Understood. Dr. Thompson. And perhaps one question for the team. Can you outline the key components of LIVMARLI's potential U.S. PFIC launch, what are some overlaps and differences between your strategy between PFIC and [Indiscernible] interim population?

Sure. Happy to comment on that. And I think -- the -- in terms of the commercialization strategy, the physicians and health care professions that take care patients are largely identical to Alagille. Physicians to take care of Alagille patients. So it's the same centers that we're already in, now promoting the LIVMARLI for Alagille syndrome, obviously, upon an FDA approval, the promotion would include both Alagille's demand and PFIC products already available. We've been working with the patient as groups and other stakeholders for years, right, as you've heard today, going back to 7-plus years. So pretty straightforward addition if you're thinking about it from an SG&A perspective. Maybe the only other comment to make is we have about 100 patients from our clinical and expanded access programs with PFIC who are currently receiving LIVMARLI around the world. So a good part of our early effort will be upon approval, converting the patients receiving the clinical drug to commercial drug.

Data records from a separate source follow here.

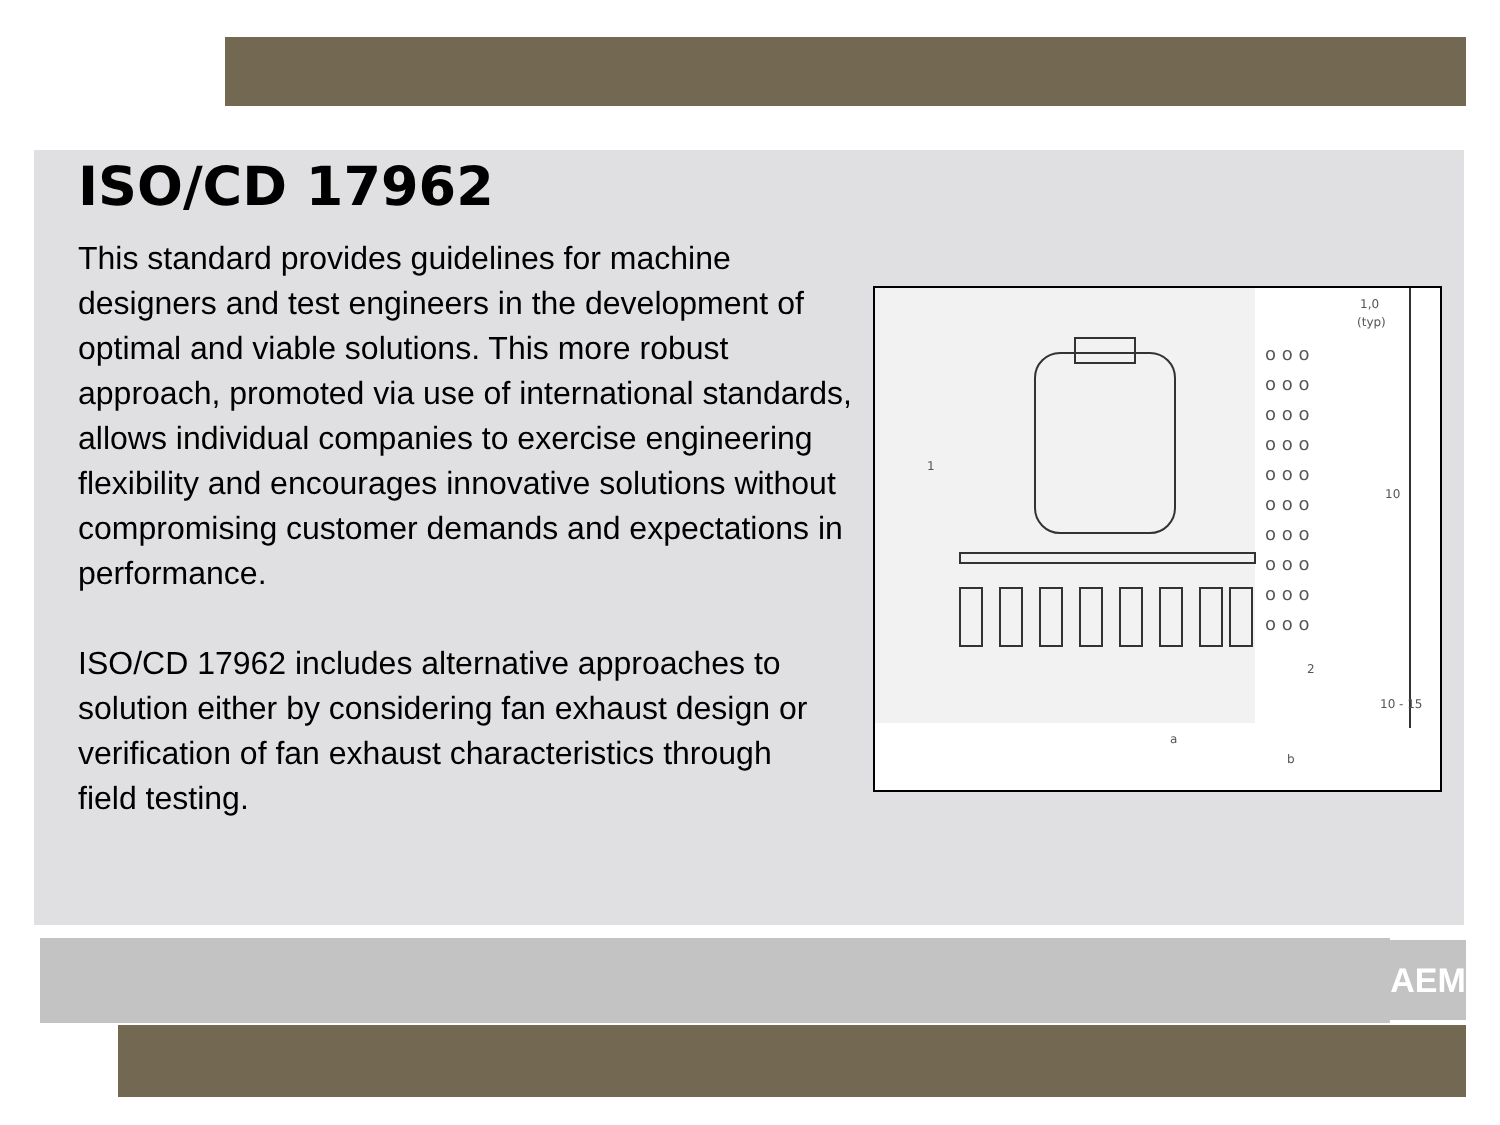ISO/CD 17962
This standard provides guidelines for machine designers and test engineers in the development of optimal and viable solutions. This more robust approach, promoted via use of international standards, allows individual companies to exercise engineering flexibility and encourages innovative solutions without compromising customer demands and expectations in performance.
ISO/CD 17962 includes alternative approaches to solution either by considering fan exhaust design or verification of fan exhaust characteristics through
field testing.
1
2
10
10 - 15
a
b
1,0
(typ)
o o o
o o o
o o o
o o o
o o o
o o o
o o o
o o o
o o o
o o o
AEM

Those are all the questions we have for today. I'll now turn the call back to Chris for concluding remarks.

Thank you, operator, and thanks, everyone, for joining today's call. I'd like to thank again, Professor Thompson for joining us today, all of the investigators and families that made these steady results possible. And I hope everyone has a great day. Goodbye.

Thank you, everyone, for joining us today. This concludes our call, and you may now disconnect your lines.